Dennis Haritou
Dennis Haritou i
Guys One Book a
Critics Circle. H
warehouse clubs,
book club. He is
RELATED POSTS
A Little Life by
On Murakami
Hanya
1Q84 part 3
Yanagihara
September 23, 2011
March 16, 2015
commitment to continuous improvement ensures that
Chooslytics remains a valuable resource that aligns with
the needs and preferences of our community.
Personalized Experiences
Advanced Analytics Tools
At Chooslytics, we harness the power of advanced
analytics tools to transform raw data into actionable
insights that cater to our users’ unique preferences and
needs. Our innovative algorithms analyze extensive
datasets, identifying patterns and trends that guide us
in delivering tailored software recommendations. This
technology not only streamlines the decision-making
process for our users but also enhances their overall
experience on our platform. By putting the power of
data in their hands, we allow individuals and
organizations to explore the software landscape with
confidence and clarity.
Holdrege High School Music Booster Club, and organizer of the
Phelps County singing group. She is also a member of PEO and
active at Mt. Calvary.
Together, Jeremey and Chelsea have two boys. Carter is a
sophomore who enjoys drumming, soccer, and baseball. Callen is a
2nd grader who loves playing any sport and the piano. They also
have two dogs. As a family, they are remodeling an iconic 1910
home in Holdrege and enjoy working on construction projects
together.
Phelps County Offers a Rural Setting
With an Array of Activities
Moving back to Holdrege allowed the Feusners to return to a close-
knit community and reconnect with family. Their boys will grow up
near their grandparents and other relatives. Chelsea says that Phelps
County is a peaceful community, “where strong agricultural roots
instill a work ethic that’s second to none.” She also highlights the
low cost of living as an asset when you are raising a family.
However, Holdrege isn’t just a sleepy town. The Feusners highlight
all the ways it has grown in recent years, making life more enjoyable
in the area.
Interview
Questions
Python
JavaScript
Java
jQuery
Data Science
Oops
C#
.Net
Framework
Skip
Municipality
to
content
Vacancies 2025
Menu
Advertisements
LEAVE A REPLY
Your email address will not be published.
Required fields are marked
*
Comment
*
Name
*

══════════════════════════════

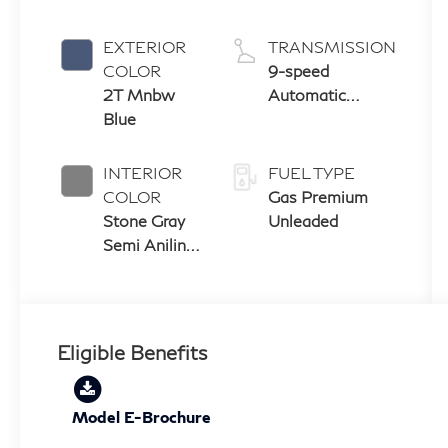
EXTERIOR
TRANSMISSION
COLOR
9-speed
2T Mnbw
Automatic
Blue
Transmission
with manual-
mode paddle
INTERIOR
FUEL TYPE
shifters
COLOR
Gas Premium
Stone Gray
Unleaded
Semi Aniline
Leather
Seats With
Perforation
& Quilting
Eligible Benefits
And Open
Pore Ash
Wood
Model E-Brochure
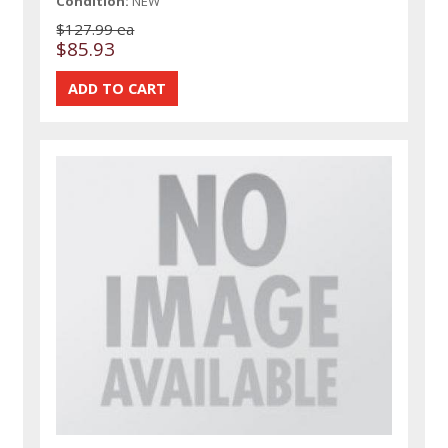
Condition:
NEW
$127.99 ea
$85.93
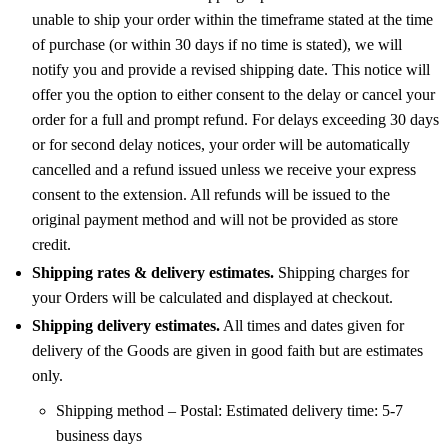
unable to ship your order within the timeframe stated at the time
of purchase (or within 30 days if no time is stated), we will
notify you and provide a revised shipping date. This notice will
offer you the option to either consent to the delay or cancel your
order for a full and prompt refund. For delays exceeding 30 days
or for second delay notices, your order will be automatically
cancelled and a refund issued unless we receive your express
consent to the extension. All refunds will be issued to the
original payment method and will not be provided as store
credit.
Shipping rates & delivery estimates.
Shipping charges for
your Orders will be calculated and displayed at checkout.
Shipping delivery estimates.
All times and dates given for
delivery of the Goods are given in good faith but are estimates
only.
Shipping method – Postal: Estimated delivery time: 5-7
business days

══════════════════════════════

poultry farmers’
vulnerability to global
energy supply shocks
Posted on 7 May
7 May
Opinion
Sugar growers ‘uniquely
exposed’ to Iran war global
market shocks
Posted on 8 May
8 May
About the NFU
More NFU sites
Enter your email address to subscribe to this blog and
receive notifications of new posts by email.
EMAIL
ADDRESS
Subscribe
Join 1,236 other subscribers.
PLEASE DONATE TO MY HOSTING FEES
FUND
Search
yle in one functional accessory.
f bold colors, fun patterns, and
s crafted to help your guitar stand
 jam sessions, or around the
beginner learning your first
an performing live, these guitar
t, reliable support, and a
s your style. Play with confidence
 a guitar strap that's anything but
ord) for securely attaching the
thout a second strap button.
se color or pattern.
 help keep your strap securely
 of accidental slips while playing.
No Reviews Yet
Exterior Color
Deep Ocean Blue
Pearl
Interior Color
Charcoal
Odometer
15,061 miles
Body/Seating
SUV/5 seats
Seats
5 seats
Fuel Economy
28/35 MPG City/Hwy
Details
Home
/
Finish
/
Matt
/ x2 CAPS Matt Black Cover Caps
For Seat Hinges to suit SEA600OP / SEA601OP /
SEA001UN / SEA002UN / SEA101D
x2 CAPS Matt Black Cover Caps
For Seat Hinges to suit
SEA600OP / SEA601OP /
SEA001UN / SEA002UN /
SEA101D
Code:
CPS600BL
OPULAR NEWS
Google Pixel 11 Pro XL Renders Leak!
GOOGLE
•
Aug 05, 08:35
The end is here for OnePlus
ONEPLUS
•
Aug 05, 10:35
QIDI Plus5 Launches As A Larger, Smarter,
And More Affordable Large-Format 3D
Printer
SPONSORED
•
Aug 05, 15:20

══════════════════════════════

Work to complete>
Reproduce verbatim the lines above, from the line containing "unable to ship" through the line containing "business days", inclusive.

Answer>
unable to ship your order within the timeframe stated at the time
of purchase (or within 30 days if no time is stated), we will
notify you and provide a revised shipping date. This notice will
offer you the option to either consent to the delay or cancel your
order for a full and prompt refund. For delays exceeding 30 days
or for second delay notices, your order will be automatically
cancelled and a refund issued unless we receive your express
consent to the extension. All refunds will be issued to the
original payment method and will not be provided as store
credit.
Shipping rates & delivery estimates.
Shipping charges for
your Orders will be calculated and displayed at checkout.
Shipping delivery estimates.
All times and dates given for
delivery of the Goods are given in good faith but are estimates
only.
Shipping method – Postal: Estimated delivery time: 5-7
business days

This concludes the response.